WITHOUT speech with which to communicate, how are we to imagine the experiences, the minds, of these silent subjects? The silent minds of feral children, whether human or animal, remain intriguing but awesome to us. The stories told of the five children provide empirical information about the pupils, but also tell us the teachers' views of human nature and of how we try to penetrate the human mind. The various views thus set the kinds of questions we ask of both silent children and the necessarily silent animals.
Few, if any, of the actors described in the first two chapters are likely to have considered that the questions they asked and not the answers they received would become data for later generations, saying something to us about the human mind at a particular time, in particular places, and in reaction to the psychological thought of the time. That innocence is why I quoted for you passages, rather than reported them; it is in these passages that the teachers described their methods and their pupils. By so doing, we were shown the kinds of questions, both explicit and tacit, that were being asked and, therefore, the kinds of answers that were necessarily to be forthcoming. I wanted the reader to come to understand how her or his own perceptions are additional overlays on the words written years and centuries before, and how those words, written by teachers such as Itard and Singh, are yet another overlay on any quest to understand the nature of the silent mind.

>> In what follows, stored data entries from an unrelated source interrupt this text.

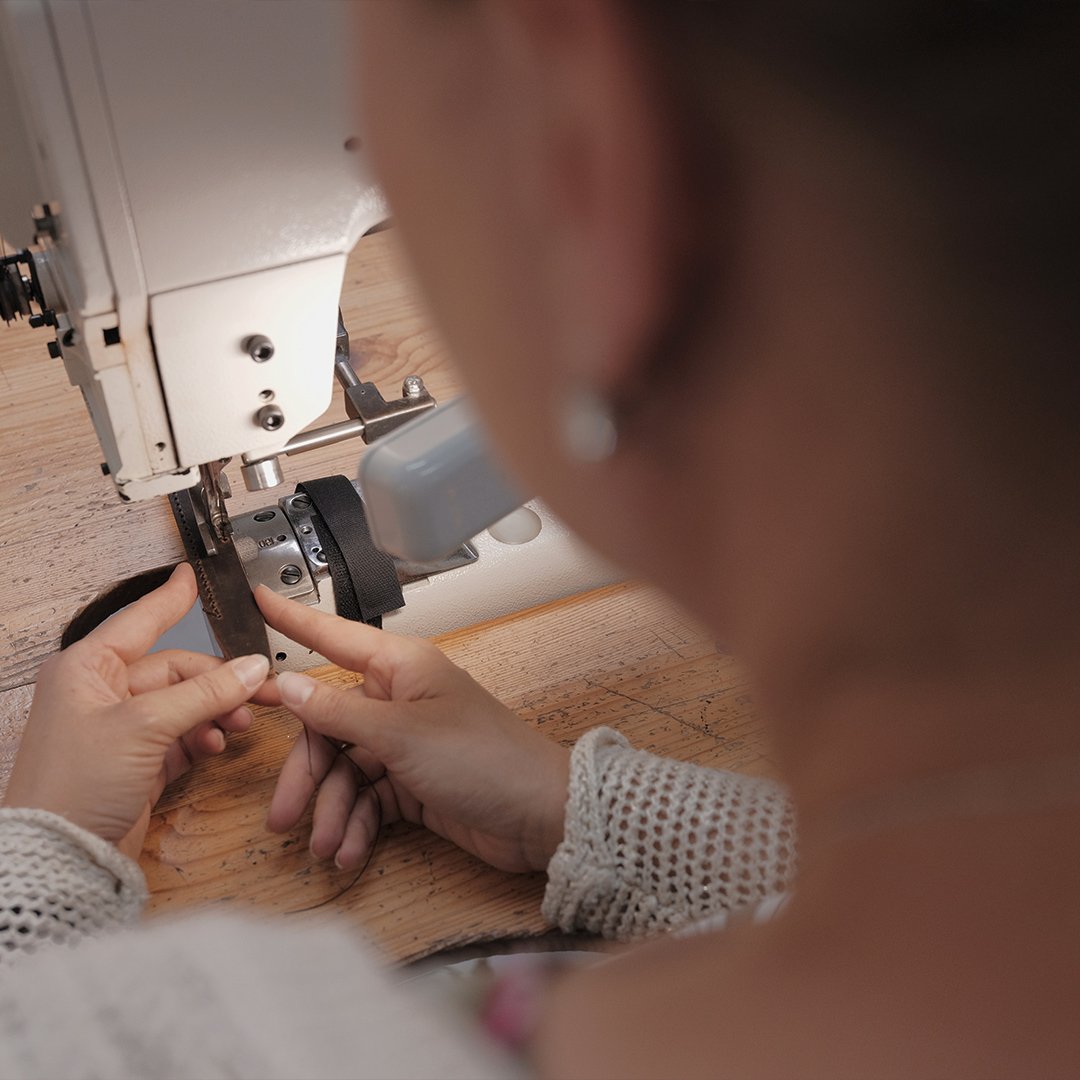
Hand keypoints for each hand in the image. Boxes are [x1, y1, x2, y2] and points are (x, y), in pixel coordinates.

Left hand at [4, 564, 275, 859]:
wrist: (60, 856)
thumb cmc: (73, 785)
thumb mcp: (146, 726)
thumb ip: (205, 693)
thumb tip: (252, 668)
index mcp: (87, 668)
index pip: (141, 621)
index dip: (172, 599)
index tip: (193, 577)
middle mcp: (102, 693)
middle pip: (176, 671)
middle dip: (218, 682)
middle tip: (261, 688)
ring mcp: (120, 729)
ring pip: (184, 704)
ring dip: (215, 712)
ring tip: (237, 725)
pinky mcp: (136, 762)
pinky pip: (182, 737)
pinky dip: (202, 739)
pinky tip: (215, 746)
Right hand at [256, 586, 569, 873]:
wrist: (539, 817)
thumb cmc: (483, 758)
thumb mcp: (403, 735)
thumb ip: (340, 713)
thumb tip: (288, 685)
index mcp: (400, 668)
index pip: (334, 637)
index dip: (294, 619)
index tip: (255, 598)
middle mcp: (398, 700)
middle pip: (327, 727)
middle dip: (307, 775)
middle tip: (283, 817)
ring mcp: (404, 744)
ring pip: (344, 771)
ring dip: (332, 811)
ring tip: (327, 850)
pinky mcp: (412, 784)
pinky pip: (367, 800)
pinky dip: (356, 826)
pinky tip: (350, 854)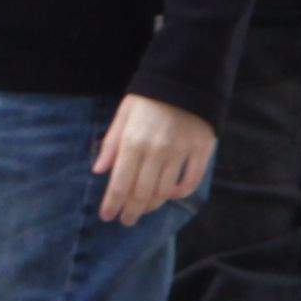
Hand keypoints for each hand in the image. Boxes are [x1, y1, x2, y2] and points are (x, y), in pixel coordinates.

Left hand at [92, 97, 215, 224]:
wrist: (185, 79)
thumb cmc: (148, 98)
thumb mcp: (123, 115)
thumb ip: (111, 144)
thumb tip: (98, 171)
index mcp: (133, 141)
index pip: (120, 183)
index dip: (112, 203)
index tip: (107, 217)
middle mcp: (156, 151)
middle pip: (142, 192)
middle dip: (131, 211)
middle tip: (126, 220)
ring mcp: (181, 152)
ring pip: (165, 190)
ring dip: (152, 205)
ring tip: (143, 210)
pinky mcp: (201, 151)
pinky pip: (191, 181)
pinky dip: (180, 193)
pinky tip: (170, 195)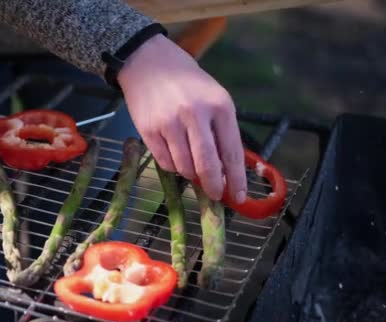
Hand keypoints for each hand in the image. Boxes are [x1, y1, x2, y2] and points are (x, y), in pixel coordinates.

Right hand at [117, 34, 246, 202]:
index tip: (238, 196)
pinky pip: (165, 163)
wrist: (147, 61)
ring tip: (192, 166)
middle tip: (215, 195)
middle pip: (208, 165)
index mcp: (219, 106)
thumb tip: (227, 170)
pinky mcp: (148, 130)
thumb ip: (222, 130)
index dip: (237, 179)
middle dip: (214, 186)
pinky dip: (173, 166)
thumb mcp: (214, 97)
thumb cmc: (186, 80)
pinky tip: (175, 155)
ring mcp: (169, 123)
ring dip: (191, 174)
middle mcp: (195, 114)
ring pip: (185, 167)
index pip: (232, 152)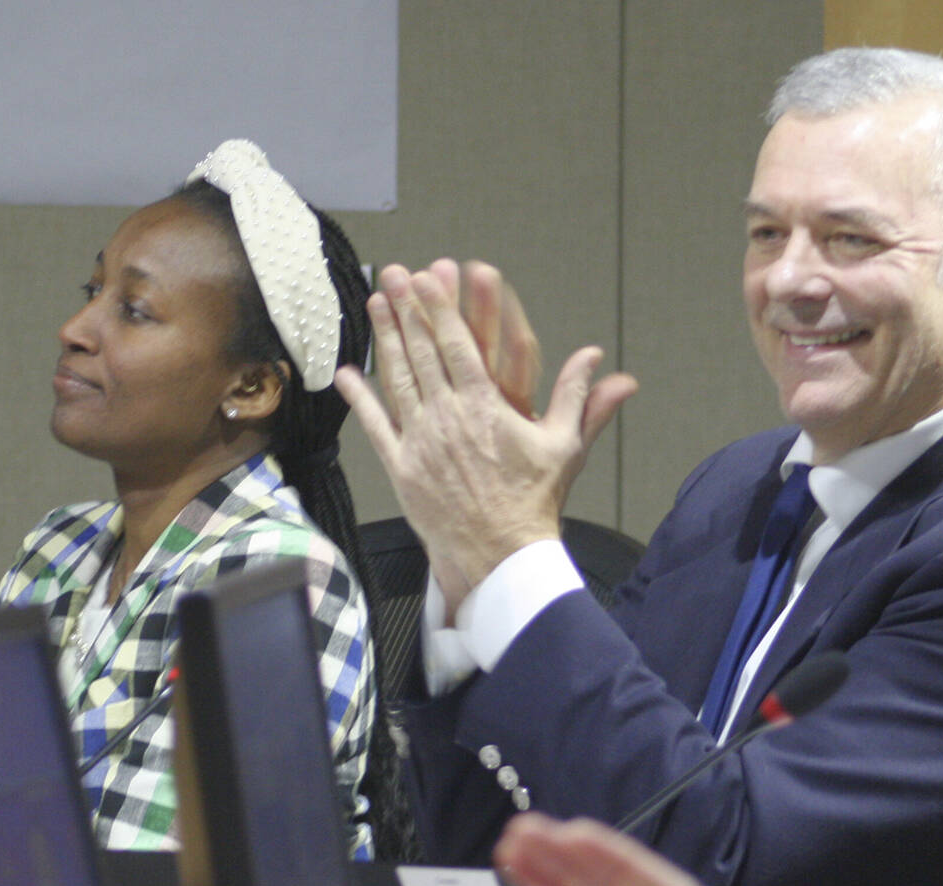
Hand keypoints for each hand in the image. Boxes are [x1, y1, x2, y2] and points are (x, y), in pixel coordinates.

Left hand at [337, 260, 636, 604]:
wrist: (502, 554)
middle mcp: (448, 418)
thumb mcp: (564, 446)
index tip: (426, 279)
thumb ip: (578, 397)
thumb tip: (596, 358)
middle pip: (422, 352)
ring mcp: (421, 442)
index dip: (439, 308)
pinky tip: (347, 374)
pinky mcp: (402, 467)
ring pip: (397, 379)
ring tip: (376, 304)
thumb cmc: (533, 503)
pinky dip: (360, 399)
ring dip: (385, 339)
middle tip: (394, 274)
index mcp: (485, 408)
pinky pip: (376, 426)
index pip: (457, 346)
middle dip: (408, 309)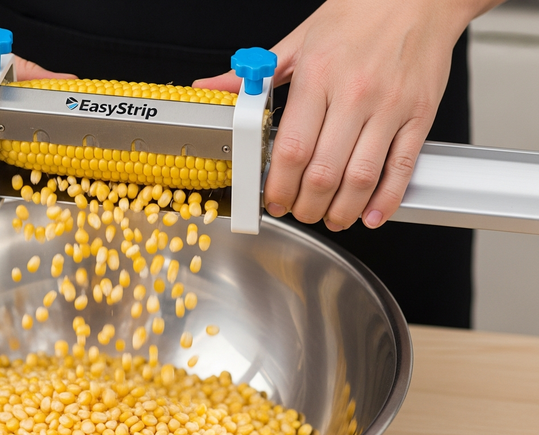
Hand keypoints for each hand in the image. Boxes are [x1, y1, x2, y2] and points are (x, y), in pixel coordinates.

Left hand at [195, 0, 499, 229]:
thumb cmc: (359, 14)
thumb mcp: (298, 40)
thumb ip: (254, 74)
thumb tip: (211, 87)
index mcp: (317, 76)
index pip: (291, 149)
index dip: (278, 186)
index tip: (272, 199)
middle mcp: (354, 94)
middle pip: (323, 172)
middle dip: (306, 205)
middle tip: (299, 212)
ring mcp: (390, 107)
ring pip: (361, 178)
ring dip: (341, 211)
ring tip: (330, 218)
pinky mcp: (420, 115)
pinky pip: (402, 168)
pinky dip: (386, 200)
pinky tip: (370, 214)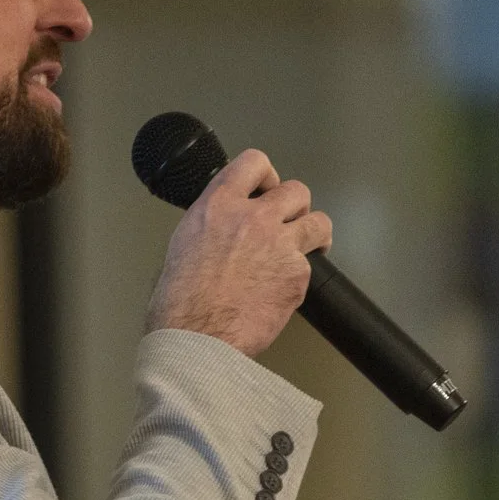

Another purpose is revealed: This book is about the human and animal mind, or, more precisely, about how we human beings think of the animal and human mind. The tales are explications of how, during the last two or three centuries or so, people have asked animals and some nonspeaking children to tell them something about their minds, about their mental abilities, and about their ways of thinking. They are also explications of how we attempt to decode these silent minds by seeing through a double filter: the filter provided by the teller of the tale and our own perception of those descriptions.